Each sub-processor receives only the minimum data required for their function, under a data processing agreement. The current list, with at least 30 days' advance notice of changes, is maintained here and in our Data Processing Addendum.

Workspace content (notes, transcripts, recordings) is retained for as long as the workspace exists.

When a note is deleted, it goes to trash and is permanently removed after 30 days. Deleting a workspace removes all its content.

You can export your data or delete your account yourself from Settings → Profile inside the app. Export produces a machine-readable file of your account and content; account deletion is permanent and removes your personal data and the content you own. Prefer email? Write to privacy@reline.so and we respond within 30 days.

Google Calendar data follows the separate retention described in the Google API Services section: only a rolling window of recent and upcoming events is kept, events more than 7 days past are deleted daily, and all cached calendar data — including the contacts and companies derived from it — is purged immediately when you disconnect.
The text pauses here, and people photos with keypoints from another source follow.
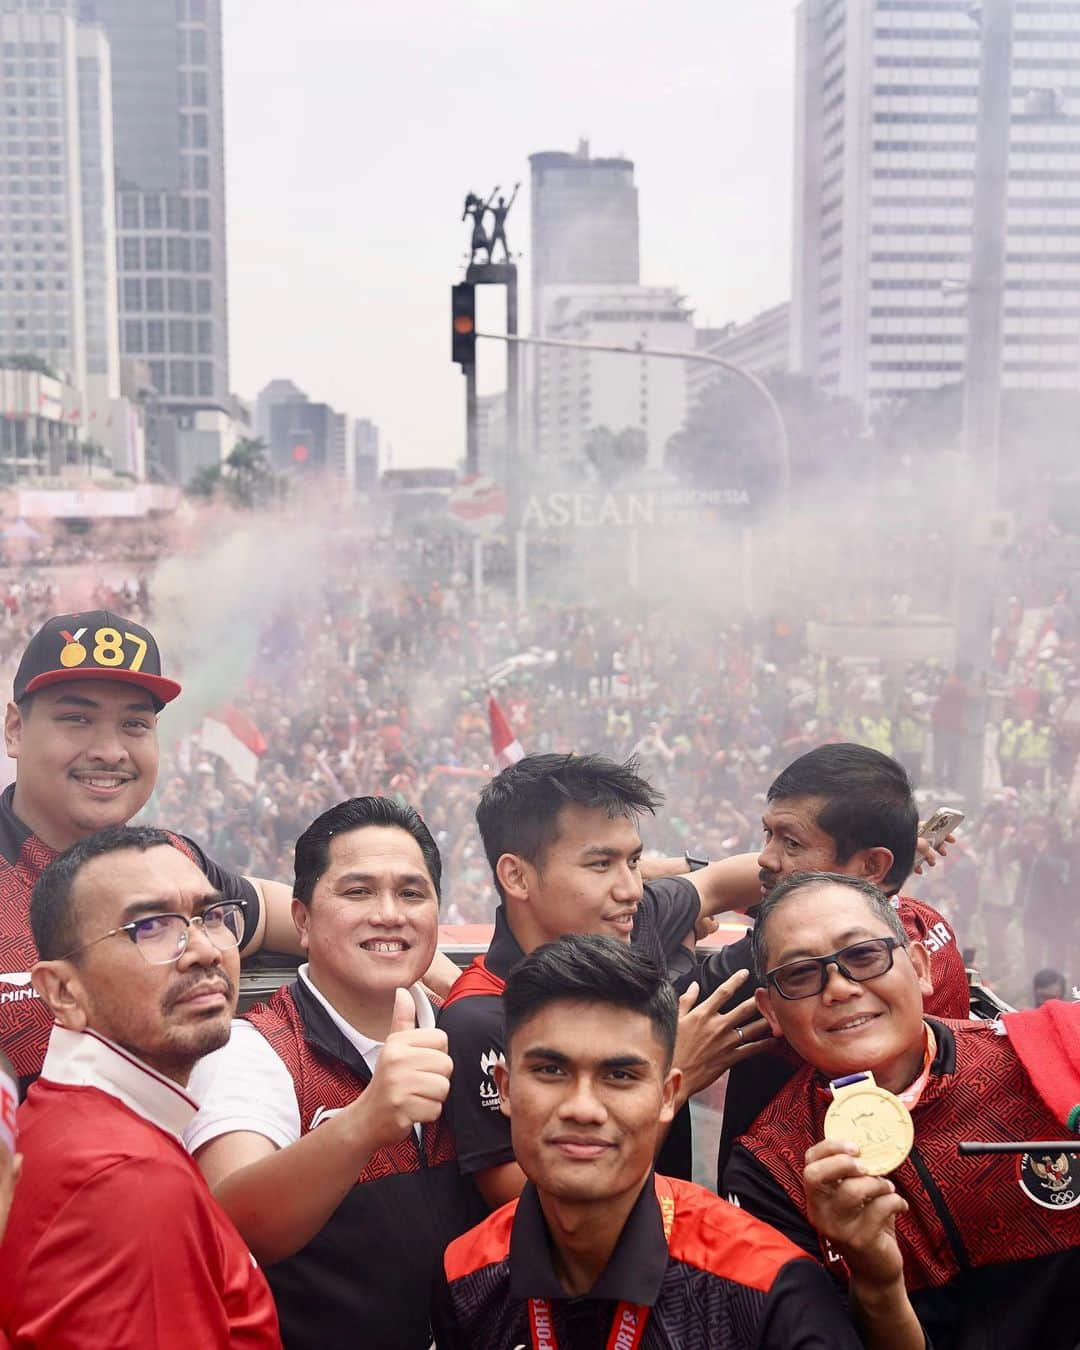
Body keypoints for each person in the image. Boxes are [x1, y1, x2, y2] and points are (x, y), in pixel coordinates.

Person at [0, 610, 457, 1093]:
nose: (110, 750)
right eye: (77, 719)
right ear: (15, 729)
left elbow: (271, 907)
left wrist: (447, 976)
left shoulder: (172, 863)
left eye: (134, 724)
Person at [434, 934, 863, 1350]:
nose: (583, 1108)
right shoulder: (464, 1275)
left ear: (667, 1096)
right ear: (505, 1089)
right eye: (550, 1071)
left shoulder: (768, 1286)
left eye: (620, 1076)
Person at [724, 872, 1080, 1350]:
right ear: (770, 1011)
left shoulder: (1048, 1060)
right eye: (800, 974)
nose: (839, 988)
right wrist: (875, 1279)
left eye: (864, 955)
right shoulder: (772, 1170)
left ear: (919, 966)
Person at [185, 797, 484, 1350]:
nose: (390, 913)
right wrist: (363, 1123)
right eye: (358, 891)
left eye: (412, 893)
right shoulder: (254, 1051)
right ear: (301, 919)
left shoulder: (469, 1036)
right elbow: (230, 1222)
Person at [437, 754, 772, 1209]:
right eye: (600, 865)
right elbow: (525, 1207)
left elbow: (721, 882)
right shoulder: (481, 1016)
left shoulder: (632, 922)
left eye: (633, 861)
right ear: (516, 876)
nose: (630, 888)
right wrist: (673, 1078)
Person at [0, 826, 281, 1347]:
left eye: (214, 917)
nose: (203, 950)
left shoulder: (69, 1118)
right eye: (150, 926)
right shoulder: (130, 1178)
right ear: (62, 990)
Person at [647, 744, 970, 1185]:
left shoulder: (780, 968)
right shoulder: (929, 926)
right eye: (769, 835)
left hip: (787, 1203)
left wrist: (681, 933)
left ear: (917, 970)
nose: (765, 858)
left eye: (791, 842)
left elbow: (658, 1004)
Encryption in transit (TLS 1.2+) and at rest. SSO via Google or Microsoft Entra ID (Okta and generic SAML are on the enterprise roadmap). Granular per-note permissions and an append-only audit log. See our security page for the full posture matrix.

If you're in the EEA, UK, or California, you have the right to:

• Access the data we hold about you.
• Correct inaccurate data.
• Delete your account and content (restriction and erasure).
• Export your content in a machine-readable format (portability).
• Object to, or request restriction of, processing for legitimate-interest purposes.
• Withdraw consent for analytics or non-essential cookies at any time, without affecting prior processing.

You can exercise access, export, and deletion yourself from Settings → Profile, or email privacy@reline.so for any request. We do not charge for these and respond within 30 days.

International transfers. Reline and its sub-processors are primarily in the United States. Where we transfer personal data out of the EEA, UK, or Switzerland, we rely on the EU Standard Contractual Clauses, the UK Addendum, and equivalent safeguards, as described in our Data Processing Addendum.

Complaints. You have the right to lodge a complaint with your local data protection supervisory authority (for example, your national authority in the EEA, the UK Information Commissioner's Office, or the relevant Swiss authority). We'd appreciate the chance to address your concern first at privacy@reline.so.

Reline is not directed to children under 16. We do not knowingly collect data from children under 16.

We update this page when our practices change. Material changes will be communicated by email and announced in the changelog. The effective date at the top of this page always reflects the current version.